- **WORK TO BE COMPLETED**
In the records below, some lines contain the word "Left". Copy each of them.

- **PROVIDED INFORMATION**
○ ○ ○ ○
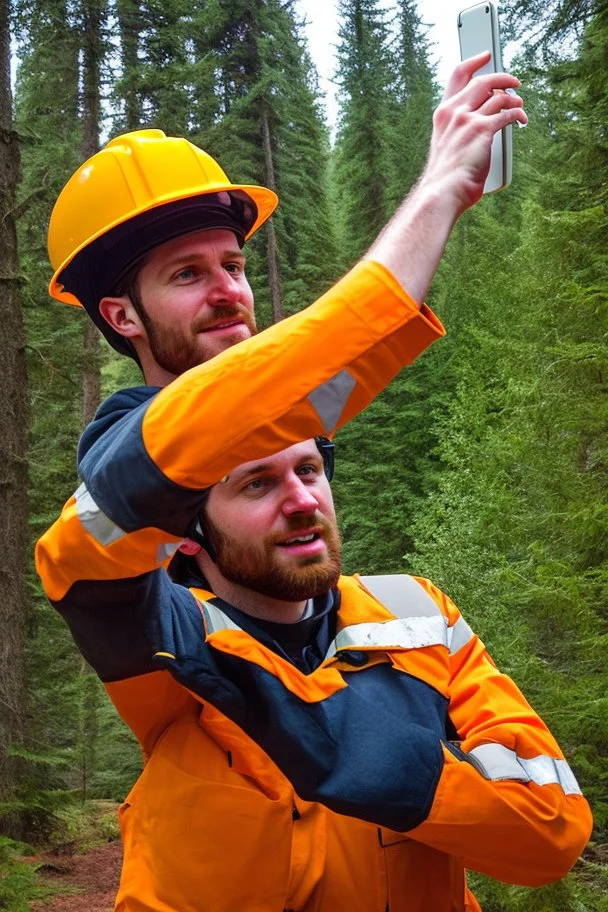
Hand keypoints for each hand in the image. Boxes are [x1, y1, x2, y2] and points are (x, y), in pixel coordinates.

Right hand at [421, 53, 526, 214]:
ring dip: (514, 101)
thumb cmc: (445, 178)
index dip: (473, 63)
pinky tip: (520, 121)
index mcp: (443, 114)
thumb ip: (458, 132)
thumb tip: (480, 131)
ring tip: (520, 107)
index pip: (457, 76)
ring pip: (498, 96)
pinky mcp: (482, 130)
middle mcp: (454, 111)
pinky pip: (507, 114)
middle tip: (515, 83)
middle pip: (483, 81)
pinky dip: (517, 115)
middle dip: (503, 79)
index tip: (484, 57)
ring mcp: (467, 119)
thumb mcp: (445, 146)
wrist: (442, 191)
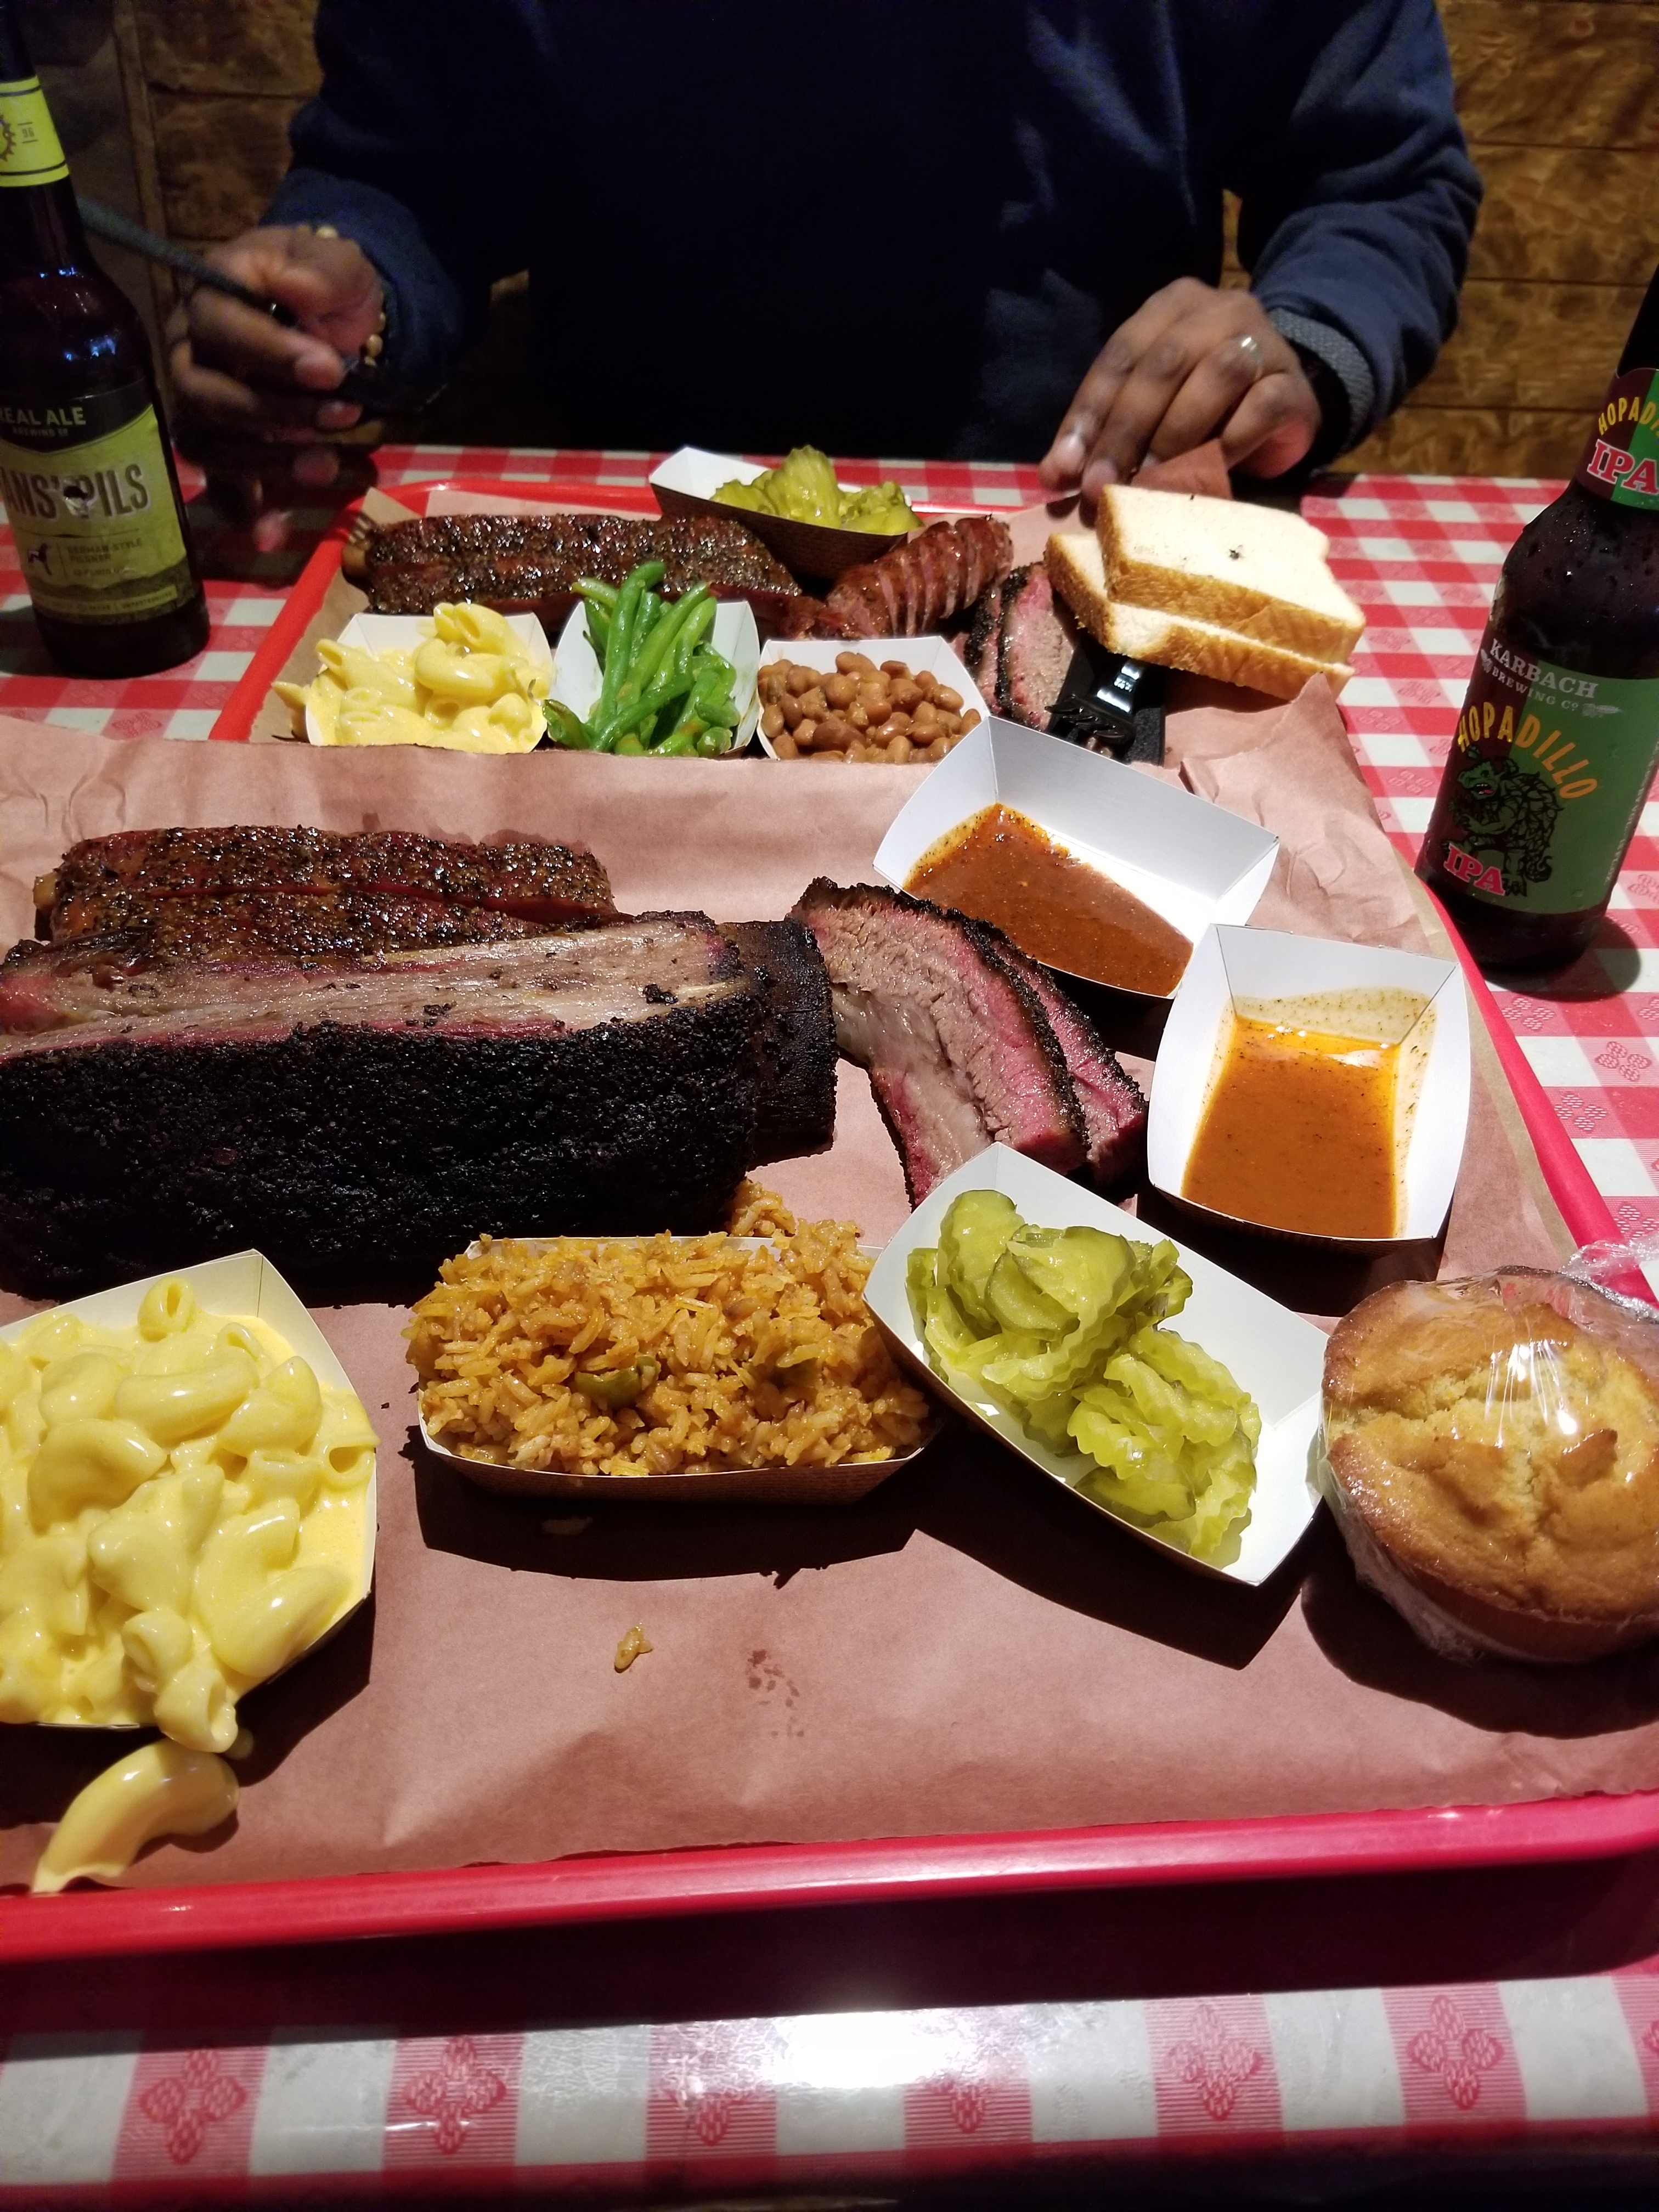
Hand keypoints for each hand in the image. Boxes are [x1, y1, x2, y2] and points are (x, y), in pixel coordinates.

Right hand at [167, 226, 384, 547]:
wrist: (331, 316)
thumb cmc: (324, 286)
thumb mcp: (336, 264)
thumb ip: (321, 272)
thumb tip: (297, 289)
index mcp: (210, 297)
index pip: (219, 326)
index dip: (271, 353)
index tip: (330, 369)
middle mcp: (189, 352)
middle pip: (205, 393)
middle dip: (274, 412)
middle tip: (341, 416)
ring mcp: (201, 403)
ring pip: (209, 443)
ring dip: (267, 461)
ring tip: (326, 467)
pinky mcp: (222, 446)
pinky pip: (219, 486)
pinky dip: (246, 513)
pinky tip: (273, 537)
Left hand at [1039, 279, 1321, 500]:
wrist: (1283, 402)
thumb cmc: (1203, 407)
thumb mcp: (1149, 410)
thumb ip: (1105, 431)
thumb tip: (1054, 477)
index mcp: (1171, 306)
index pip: (1120, 355)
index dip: (1089, 415)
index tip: (1064, 470)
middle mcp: (1218, 311)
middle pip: (1165, 363)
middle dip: (1126, 429)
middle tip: (1101, 486)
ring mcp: (1262, 341)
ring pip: (1217, 375)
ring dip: (1176, 434)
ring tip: (1149, 482)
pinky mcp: (1292, 384)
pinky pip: (1260, 408)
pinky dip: (1229, 443)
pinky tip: (1206, 473)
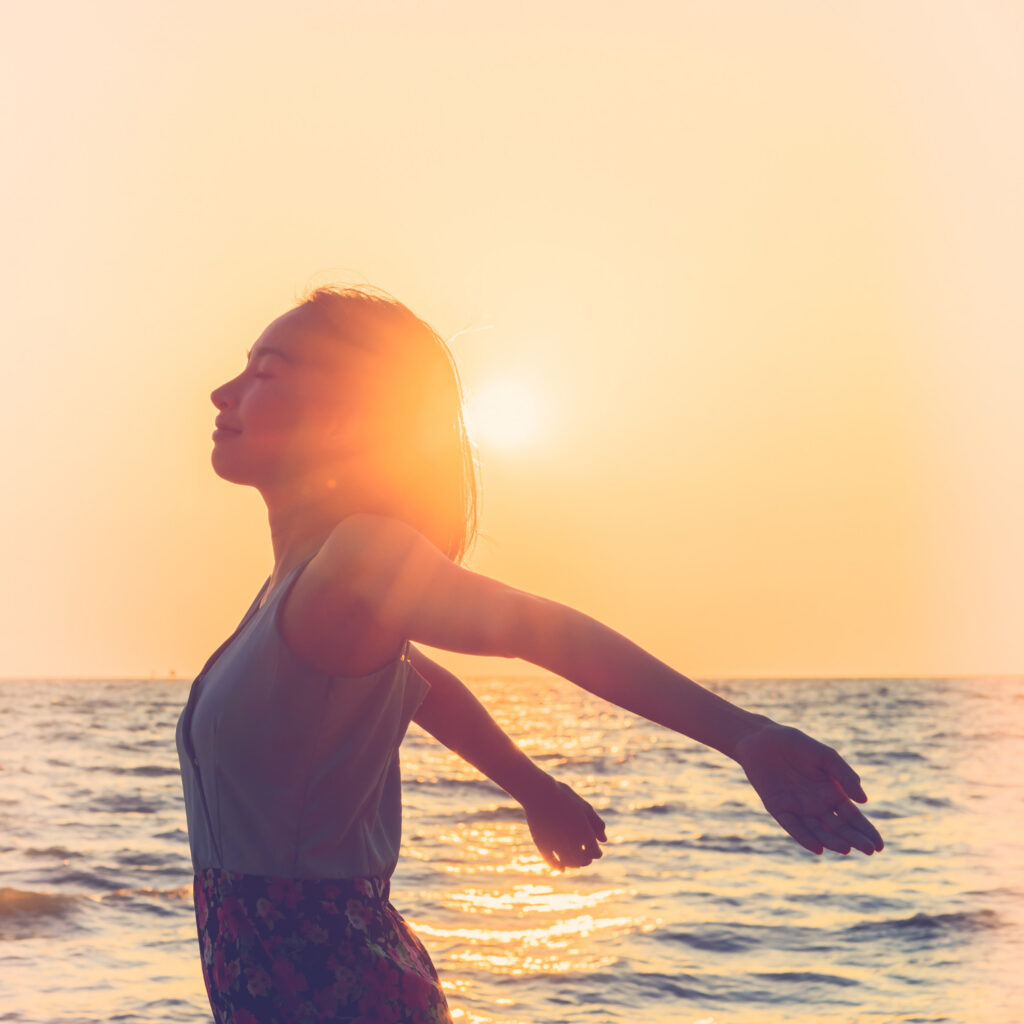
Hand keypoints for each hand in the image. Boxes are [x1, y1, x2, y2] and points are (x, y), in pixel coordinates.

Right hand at [522, 776, 607, 871]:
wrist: (540, 793)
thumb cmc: (564, 796)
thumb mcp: (584, 807)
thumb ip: (596, 824)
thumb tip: (604, 840)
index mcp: (585, 833)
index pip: (595, 853)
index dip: (596, 851)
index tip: (594, 848)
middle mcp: (572, 843)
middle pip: (583, 861)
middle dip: (586, 859)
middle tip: (585, 855)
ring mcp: (557, 846)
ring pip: (569, 864)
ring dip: (574, 864)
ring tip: (575, 861)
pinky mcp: (544, 846)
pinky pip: (552, 862)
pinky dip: (558, 866)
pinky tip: (561, 868)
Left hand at [733, 720, 883, 855]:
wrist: (762, 739)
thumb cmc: (796, 745)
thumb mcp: (825, 757)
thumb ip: (845, 776)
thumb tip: (864, 800)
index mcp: (832, 793)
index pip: (853, 817)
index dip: (866, 831)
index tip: (880, 845)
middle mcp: (817, 805)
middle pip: (839, 827)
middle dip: (855, 839)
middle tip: (869, 850)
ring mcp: (798, 809)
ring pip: (818, 831)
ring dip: (832, 841)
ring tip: (846, 848)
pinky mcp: (779, 809)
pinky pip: (794, 827)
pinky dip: (805, 838)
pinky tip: (819, 848)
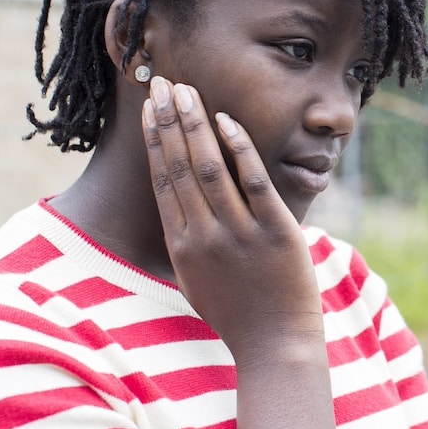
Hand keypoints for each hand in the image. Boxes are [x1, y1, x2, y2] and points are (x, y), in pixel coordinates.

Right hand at [142, 76, 322, 359]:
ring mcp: (239, 233)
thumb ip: (186, 242)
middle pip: (179, 166)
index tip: (152, 108)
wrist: (275, 345)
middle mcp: (204, 236)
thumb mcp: (196, 280)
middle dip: (169, 121)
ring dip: (196, 125)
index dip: (156, 140)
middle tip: (163, 83)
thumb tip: (178, 208)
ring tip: (188, 91)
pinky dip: (239, 149)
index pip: (163, 180)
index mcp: (182, 246)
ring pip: (209, 168)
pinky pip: (253, 182)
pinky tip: (228, 121)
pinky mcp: (275, 232)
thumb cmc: (237, 313)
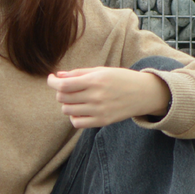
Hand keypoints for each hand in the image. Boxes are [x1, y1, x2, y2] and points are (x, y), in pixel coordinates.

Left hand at [47, 67, 170, 127]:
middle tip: (68, 88)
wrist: (144, 93)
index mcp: (96, 80)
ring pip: (67, 110)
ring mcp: (99, 110)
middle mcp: (96, 96)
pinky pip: (76, 122)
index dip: (52, 82)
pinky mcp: (102, 121)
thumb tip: (58, 76)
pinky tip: (80, 110)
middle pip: (63, 97)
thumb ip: (78, 73)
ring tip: (76, 99)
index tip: (51, 79)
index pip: (64, 85)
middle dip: (60, 92)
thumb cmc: (121, 79)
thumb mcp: (101, 71)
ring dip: (67, 104)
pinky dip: (73, 117)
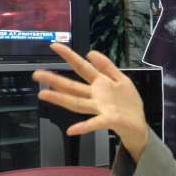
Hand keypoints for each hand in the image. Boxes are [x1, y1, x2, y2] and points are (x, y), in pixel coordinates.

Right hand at [32, 43, 148, 162]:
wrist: (139, 126)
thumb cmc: (129, 104)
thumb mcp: (121, 79)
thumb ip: (106, 66)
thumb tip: (90, 52)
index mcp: (100, 84)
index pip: (82, 67)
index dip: (69, 56)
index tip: (55, 46)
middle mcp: (96, 96)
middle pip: (72, 86)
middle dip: (54, 79)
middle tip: (36, 74)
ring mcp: (100, 108)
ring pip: (77, 102)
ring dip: (60, 99)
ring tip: (43, 95)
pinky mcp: (109, 120)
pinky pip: (95, 123)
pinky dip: (83, 127)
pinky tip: (71, 130)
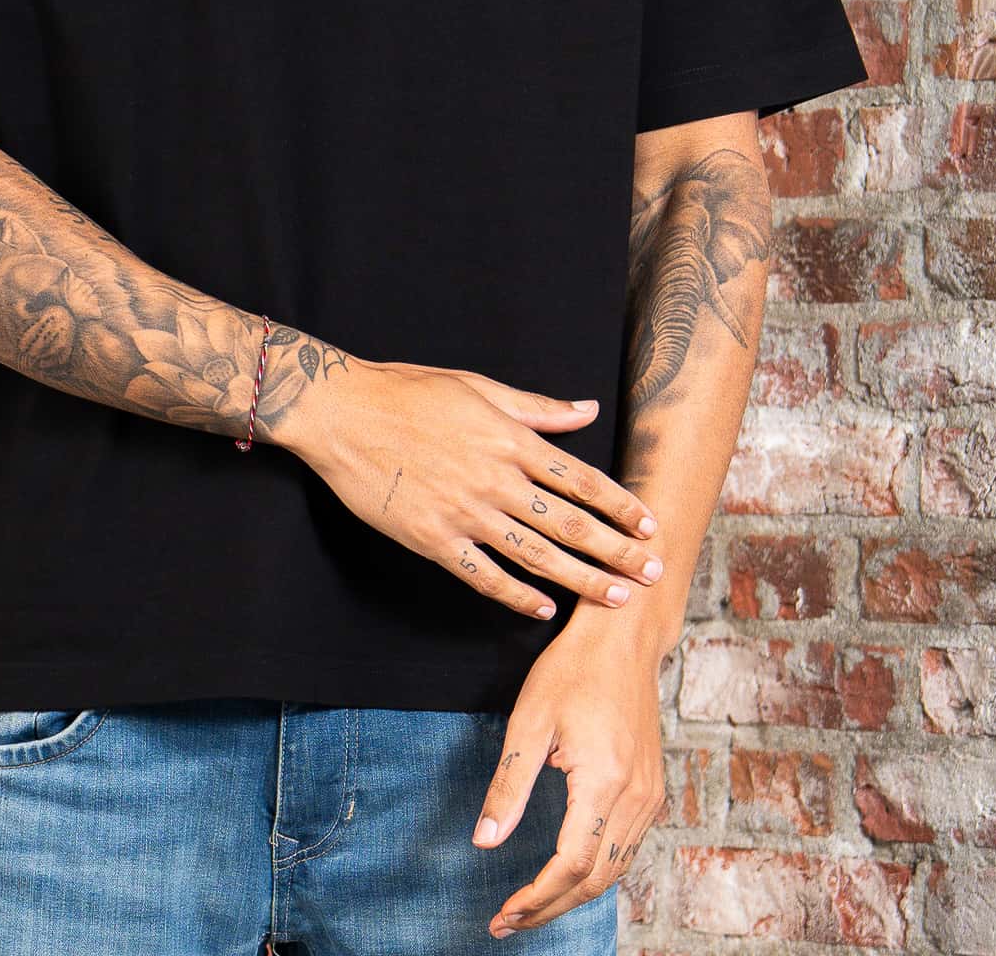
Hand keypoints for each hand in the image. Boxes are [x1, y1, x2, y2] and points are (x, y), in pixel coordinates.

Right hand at [288, 357, 663, 616]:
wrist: (343, 413)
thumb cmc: (409, 391)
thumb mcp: (478, 387)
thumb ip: (537, 407)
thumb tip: (588, 409)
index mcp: (510, 439)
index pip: (581, 479)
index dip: (620, 505)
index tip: (650, 526)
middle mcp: (495, 479)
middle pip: (569, 523)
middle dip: (616, 552)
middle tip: (652, 574)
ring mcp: (464, 513)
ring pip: (536, 555)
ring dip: (581, 580)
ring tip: (617, 599)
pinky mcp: (433, 539)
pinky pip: (483, 576)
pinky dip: (516, 596)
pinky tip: (542, 609)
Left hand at [472, 615, 670, 936]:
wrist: (623, 638)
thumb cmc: (572, 670)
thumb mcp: (529, 721)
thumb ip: (510, 786)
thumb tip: (485, 841)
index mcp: (604, 782)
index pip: (571, 866)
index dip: (536, 898)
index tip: (503, 915)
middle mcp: (635, 797)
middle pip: (595, 879)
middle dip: (550, 908)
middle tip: (508, 922)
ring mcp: (650, 796)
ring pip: (615, 870)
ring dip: (573, 896)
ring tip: (530, 907)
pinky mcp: (652, 790)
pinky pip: (626, 848)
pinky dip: (597, 872)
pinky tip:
○ ○ ○ ○
- **RESULT FOR THIS TASK**
Left hand at [1039, 279, 1321, 500]:
Left hand at [733, 720, 883, 855]:
Left hand at [47, 67, 170, 127]:
Left hand at [472, 615, 670, 936]:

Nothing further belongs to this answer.